Osmanlı İmparatorluğu, yaklaşık dört asırlık şaşaalı döneminin ardından dağılma sürecine girmiştir. Sürekli hâle gelen toprak kayıpları ile direnci kırılmaya başlayan İmparatorluk’ta hâliyle çeşitli politikalar ortaya çıkmış, devletin kurtarılabilmesi için gayret sarf edilmiştir. Bu dönemde en çok dikkat çeken akımlar; Osmanlıcılık, İslâmcılık ve Türkçülük olmuştur. Osmanlıcılık ve İslâmcılık akımlarının, devleti kurtarabilmek için istenen tesiri verememesi üzerine, fikrî anlamda Türkçülüğün sahneye çıkış sürecine girilmiştir. Özellikle Balkanlar’daki toprak kayıpları bu akımların doğru incelenebilmesi açısından önemlidir. Zira Balkan Savaşlarının kaybedilmesiyle Osmanlıcılık ve İslâmcılık sekteye uğramıştır. Balkan felaketinin, Türkçülüğün gelişimini de hızlandırdığı söylenebilir. Mehmet Kaan Çalen’in, Yahya Kemal Taştan’dan aktardığına göre; Türk Milliyetçiliğinin tam anlamıyla ortaya çıkabilmesi için Gökalp’in ifade ettiği gibi bir millî felakete ihtiyaç vardır. Balkan faciası da Türklerin millî şuuru üzerinde bu rolü oynamıştır. (s.23) Türkçülük fikri, Osmanlıcılık ve İslâmcılık karşısında büyük mücadeleler vermiştir. Osmanlıcı ve İslâmcı çevreler tarafından Türkçüler sık sık tenkit edilmişlerdir. Bazen dinsizlik bazen faşizm gibi suçlamalarla karşılaşan Türkçüler, bir yandan fikirlerini anlatmak bir yandan da bu ithamlara karşılık vermek zorunda kalmışlardır. Türkçülüğün gelişimini anlayabilmek için bu tartışmaların da incelenmesi zarurîdir.

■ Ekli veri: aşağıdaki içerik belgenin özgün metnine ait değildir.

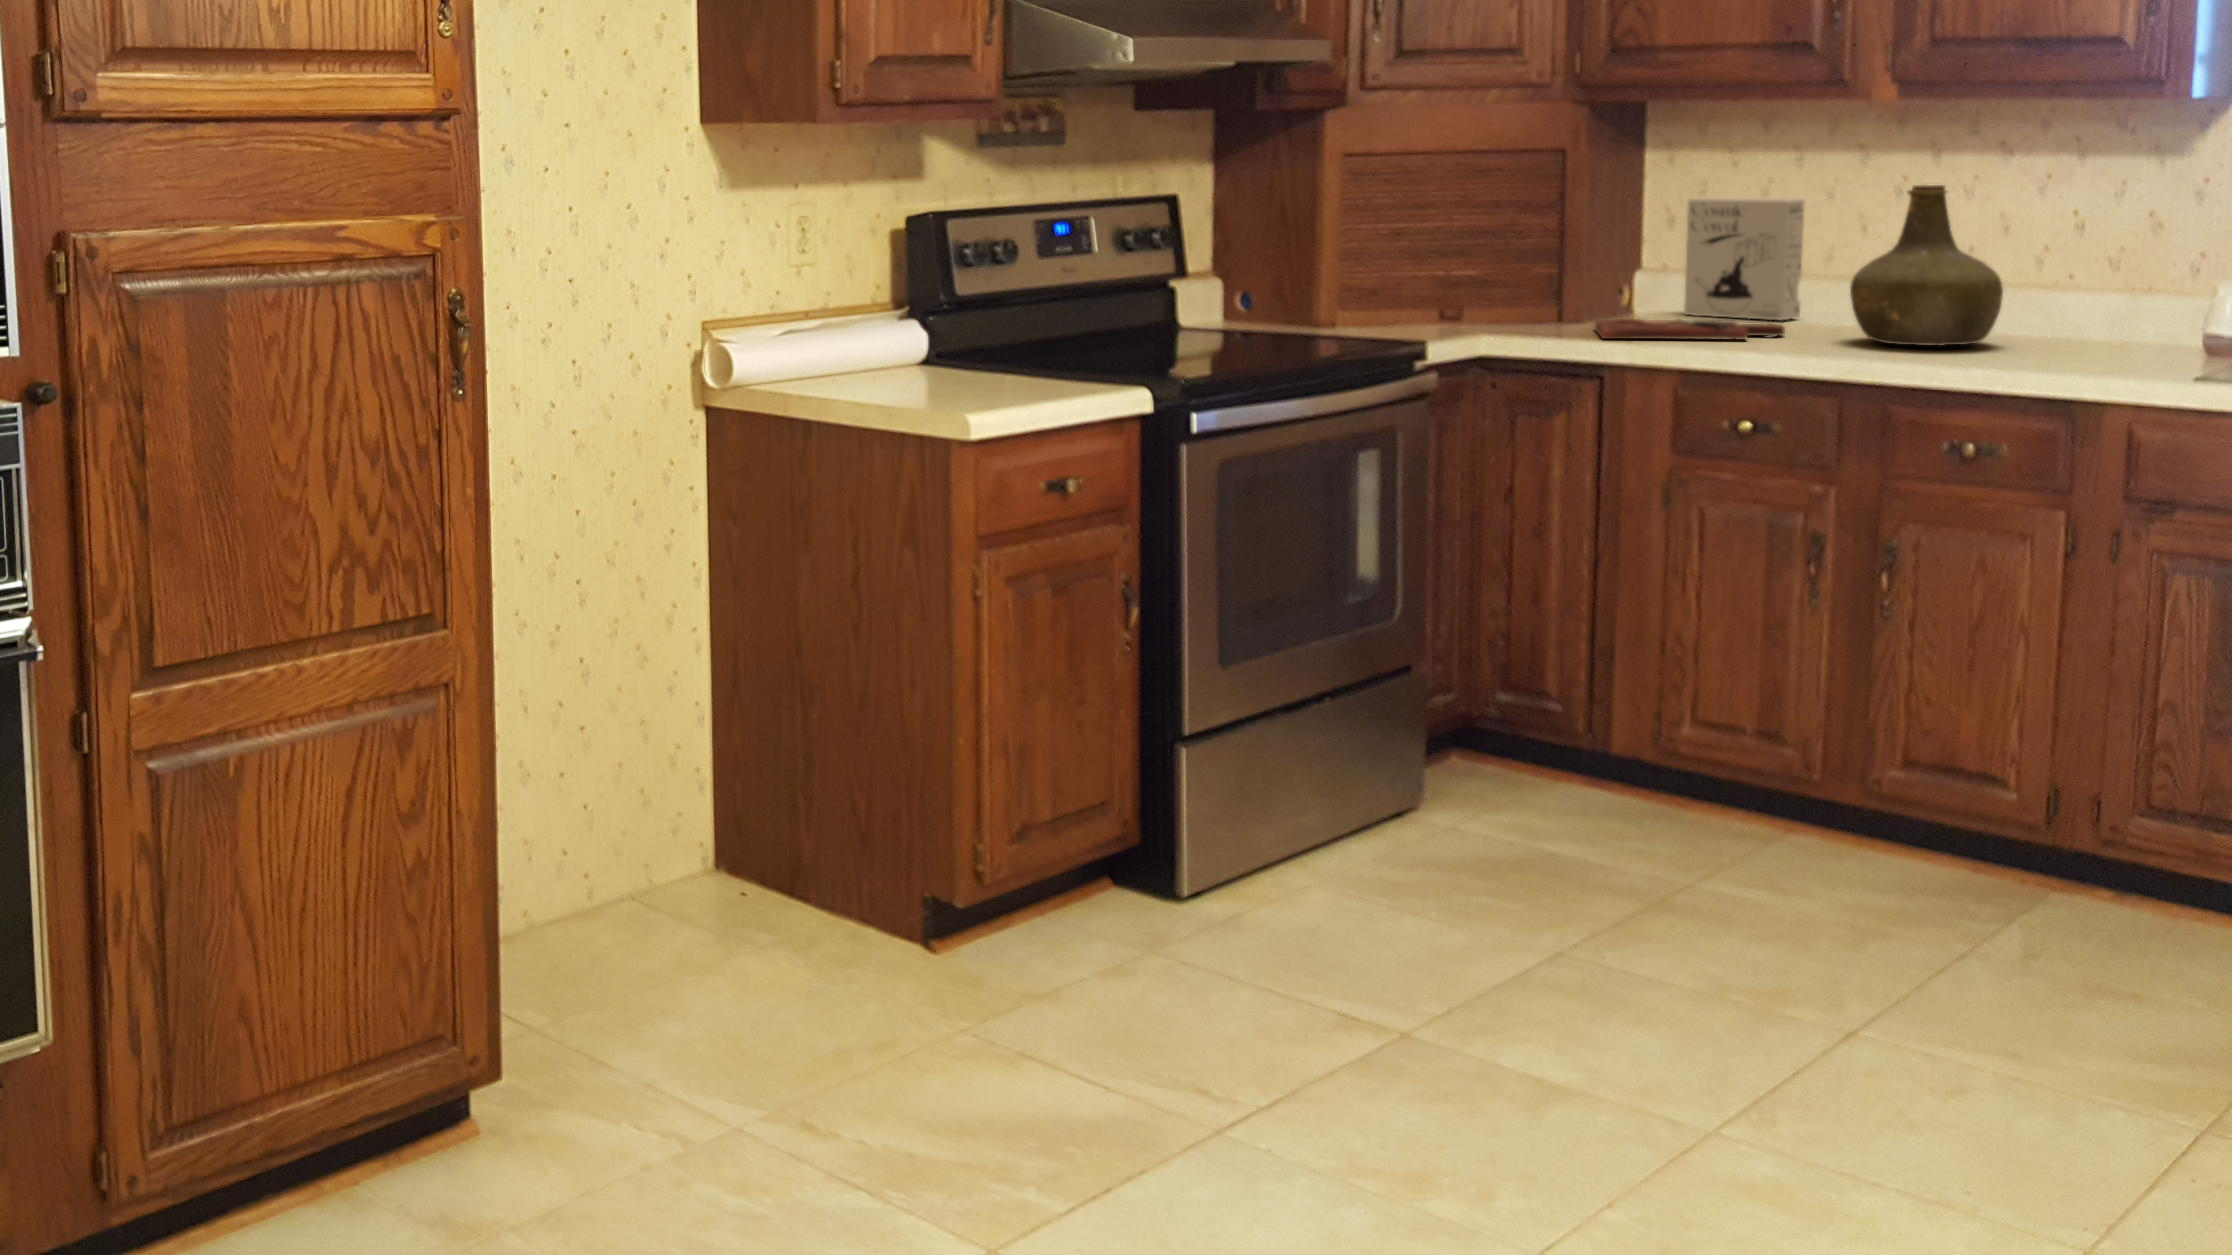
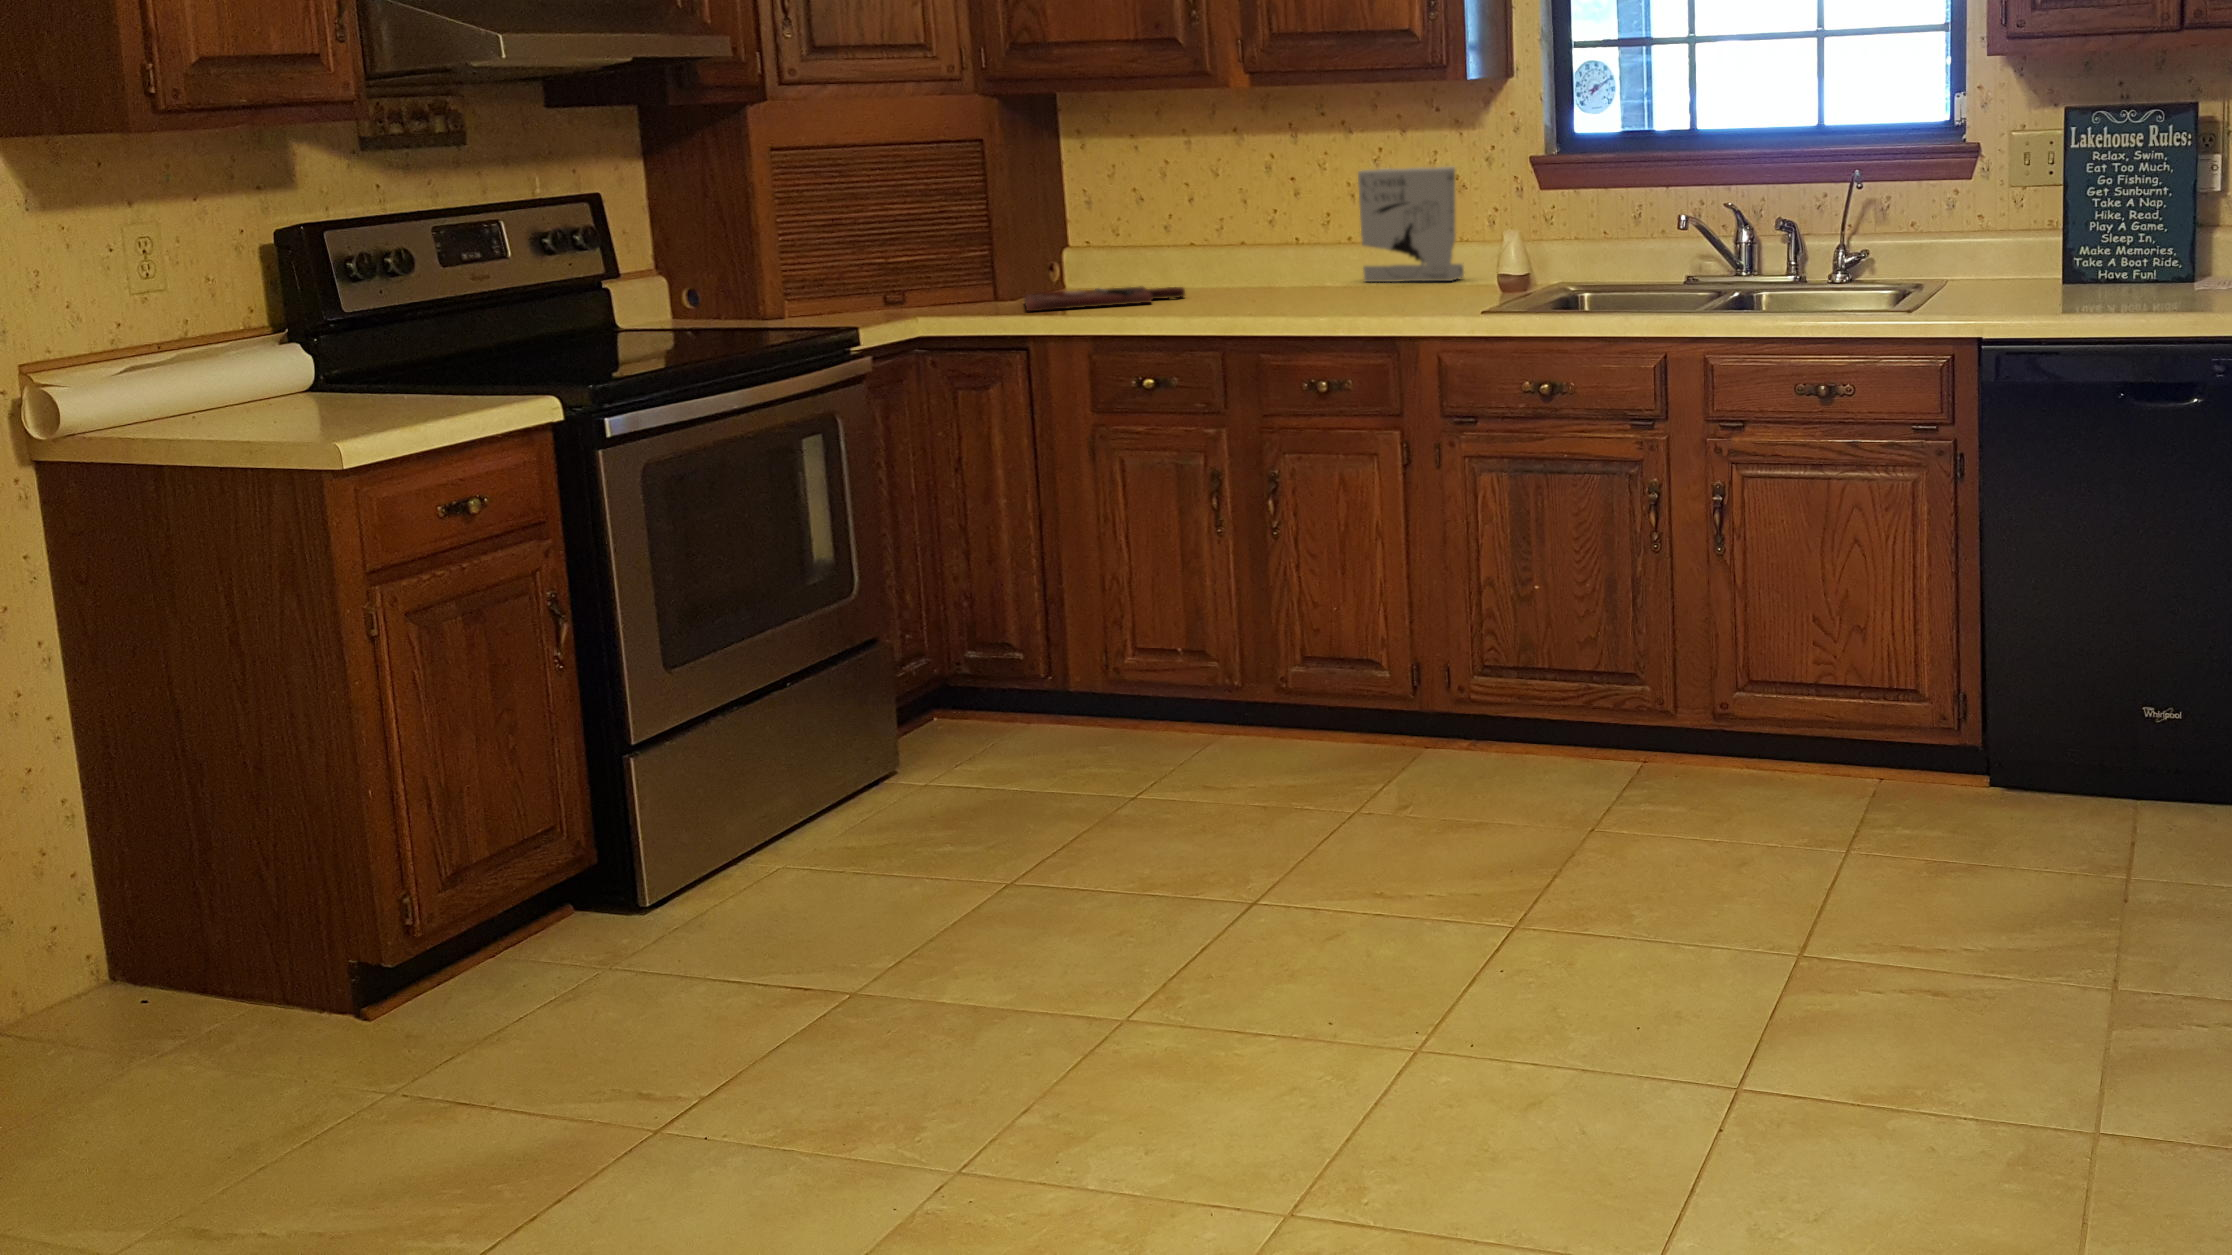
bottle: present [1850,185,2003,346] -> none [1232,156,1350,297]
cereal box: present [1684,197,1805,320] -> present [1358,166,1464,282]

Trakya Üniversitesi Edebiyat Fakültesi Tarih Bölümü’nde öğretim üyesi olan Yrd. Doç. Dr. Mehmet Kaan Çalen’in, Ötüken Neşriyat tarafından yayımlanan Osmanlıcılık ve İslâmcılık Karşısında Türkçülük adlı eseri bu açıdan önemli ve işimizi kolaylaştıracak cinstendir. Çalen, Türkçülüğün ortaya çıkışını, gelişimini ve diğer iki akım karşısındaki konumunu sistematik bir şekilde incelemiş, bu akımların en önemli savunucularının yazdıklarına yer vererek karşılaştırmalar yapmıştır. Üç bölümden oluşan kitapta, ilk olarak Türkçülüğün tarihi işlenmiş, Türkçülük ne zaman doğdu, sorusuna yanıt aranmıştır. Bu bölümde, çoğunlukla Yusuf Akçura ve Ziya Gökalp’ten alıntılar yapılarak Türkçülük fikrinin ilk ağızlardan tanımı yapılmıştır. Aynı zamanda, Türkçülük fikrinin artık yerleşmeye başladığını gösteren derneklerden bahsedilmiş, faaliyetleri ve amaçları açıklanmıştır.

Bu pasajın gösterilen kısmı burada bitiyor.